Le choix concerté d’un terrain pour logement d’utilité publique
Par SECK, Mamour (Nioro du Rip, décembre 2008)
Nous sommes à Nioro, vers la fin de l’an 1959, peu avant l’indépendance du Sénégal. L’école française commence à y faire ses marques depuis son implantation en 1896. Paradoxalement, le directeur de l’école ne dispose pas, jusque - là, de résidence officielle fixe. Tour à tour, le fonctionnaire affecté se trouve hébergé, en simple qualité de locataire, dans une des concessions réputées les plus décentes. Eu égard au contexte d’une période coloniale finissante, il s’avérait nécessaire de construire la résidence du directeur d’école. Mais où ?
Certes, les terrains disponibles sont légions ; les sites habitables sont des « propriétés » de familles claniques dans un régime domanial coutumier. Qu’il eût été plus normal apparemment de trouver un « donateur » ou un « mécène » à même de céder gracieusement un lopin de terrain à usage d’habitation au profit de l’administration, aucun doute.
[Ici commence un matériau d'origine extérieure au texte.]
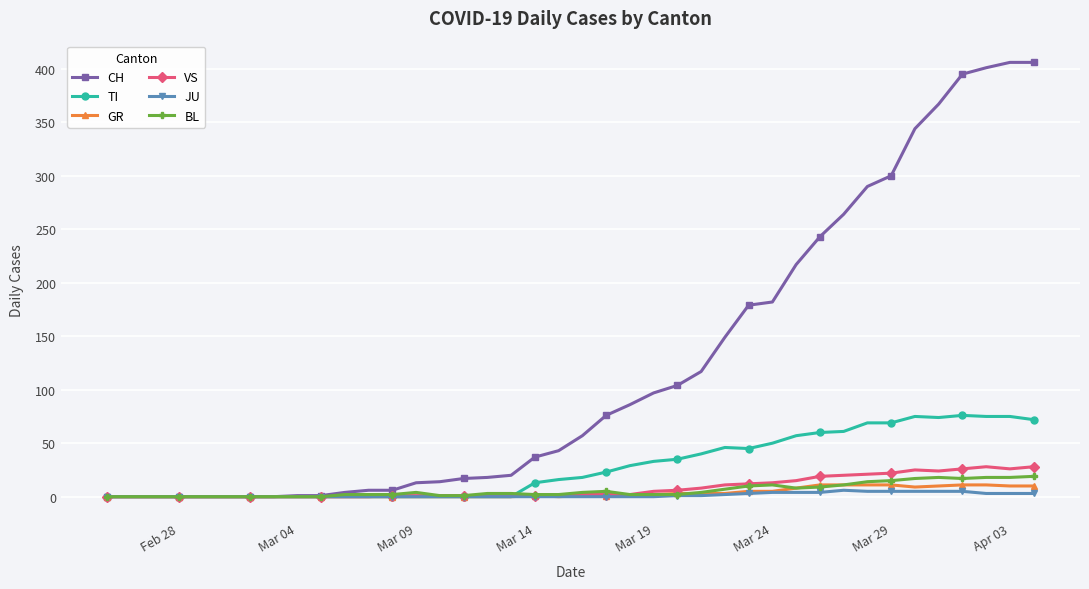

What is the difference between the maximum and minimum values in the TI series?

76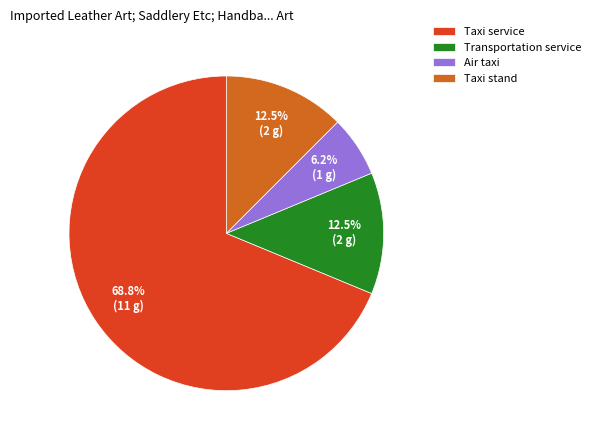

Which slice is the largest?

Taxi service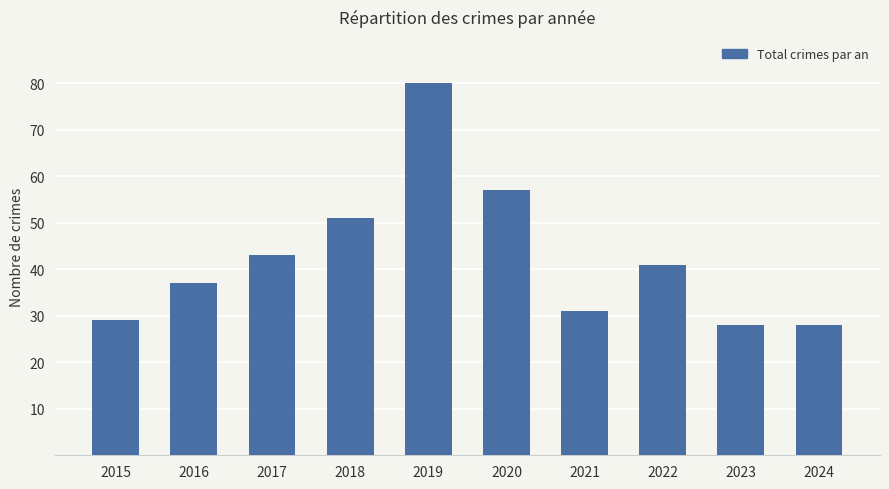

Between 2018 and 2024, which is larger?

2018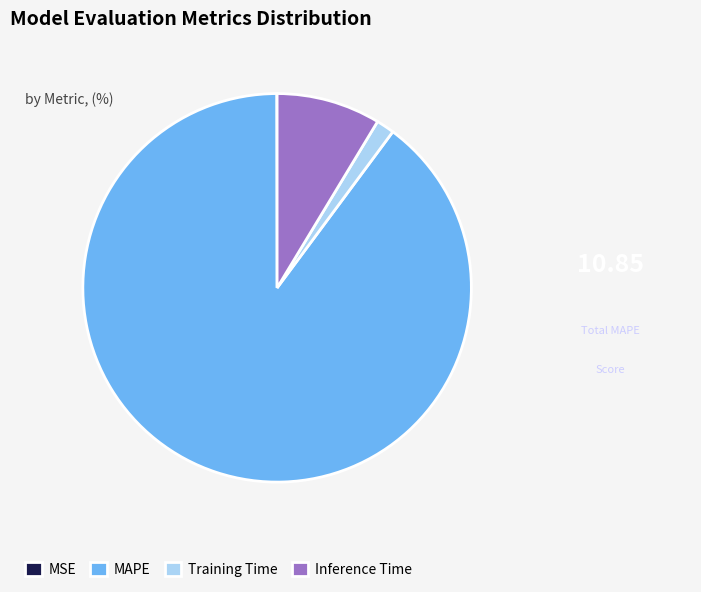

Which has a higher value, Inference Time or MAPE?

MAPE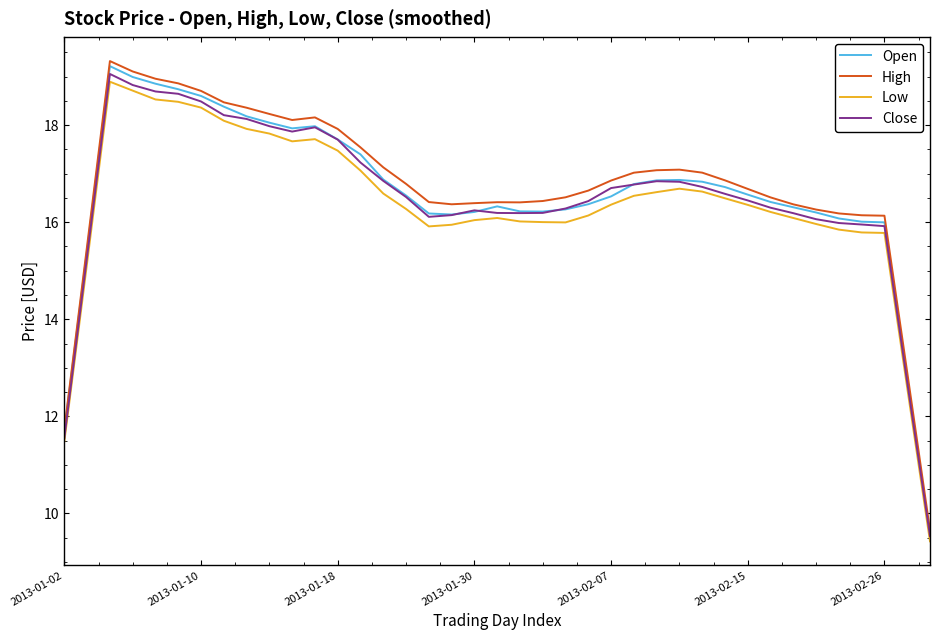

What is the maximum value for High?

19.3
Mais le Commandant de cercle s’est gardé de choisir seul tel ou tel endroit, préférant plutôt s’en référer au maître coutumier des céans. L’agglomération de Nioro, alors considérée comme une et indivisible entité a à sa tête un chef d’escale ; le vocable de chef de village étant impropre en raison du rôle historique de la localité au niveau national et de sa relative importance démographique : le marabout M.N B. jouissant d’une légitimité de par sa descendance lignagère et de par sa formation, héritant de toutes les fonctions spirituelles - voire temporelles dans une certaine mesure-, exerce à ce moment cette fonction.
Celui-ci a préféré trouver un lieu « neutre »qui, dans un futur immédiat ou lointain, ne puisse susciter ni arrière-pensées, ni rancœurs ou revendications des générations à venir. C’est ainsi qu’auparavant, au hasard de la vie, la demeure d’un garde cercle venu d’ailleurs fut la proie d’un incendie accidentel emportant même la vie des occupants. Le terrain, situé à quelques encablures de l’école et resté longtemps inhabité, a été finalement « acheté » par le chef d’escale. Et c’est justement ce terrain que le chef d’escale, avec l’assentiment et du commandant de cercle et des notables et des différents chefs de carrés, a cédé sans contrepartie à l’administration pour l’édification du logement du directeur d’école, aux frais de l’état. Les travaux sont achevés peu avant la rentrée scolaire de 1959-60.
Depuis cette date, plusieurs directeurs se sont succédé. Et rien n’est venu troubler la quiétude des habitants du logis.
Mais aujourd’hui, cette résidence n’est plus la propriété de l’Etat. En effet, le logement est revenu à un directeur d’école natif de la localité avant la fin de son service. Peut-être en toute légalité. Peu importe !
Il apparaît, de cette petite anecdote, que l’exécutif local dans un contexte colonial, en dépit de sa puissance d’alors, s’est soucié à dessein d’associer le chef d’escale dans la gestion des affaires locales, somme toute banales : choix d’un site pour l’intérêt général et en aucun cas, il n’a été question d’exproprier un résident.
Par ailleurs, le chef coutumier, en bon visionnaire n’a pas porté son choix sur une propriété d’un natif du coin dont les descendants pourraient plus tard avoir une certaine visée à rebours. C’est là une manière de dépersonnaliser la chose publique et de façon pérenne. Qu’adviendrait-il aujourd’hui si l’un des descendants autres que ceux de l’ancien chef d’escale s’évertuait, le cas échéant, à vouloir récupérer ce logement pour immortaliser la présence de ses ascendants sur ces lieux ? Par contre, c’est avec fierté que les descendants du chef d’escale relatent aujourd’hui les faits.
Enfin, cette question a été gérée de façon consensuelle et transparente par toutes les parties prenantes, en vue d’une solution durable.
Interview recueillie auprès de l’imam, fils de l’ancien chef d’escale de Nioro
Autonomie interne: période de 1958 à 1960, une transition vers l’indépendance au cours de laquelle le Sénégal était territoire autonome au sein de la communauté franco-africaine.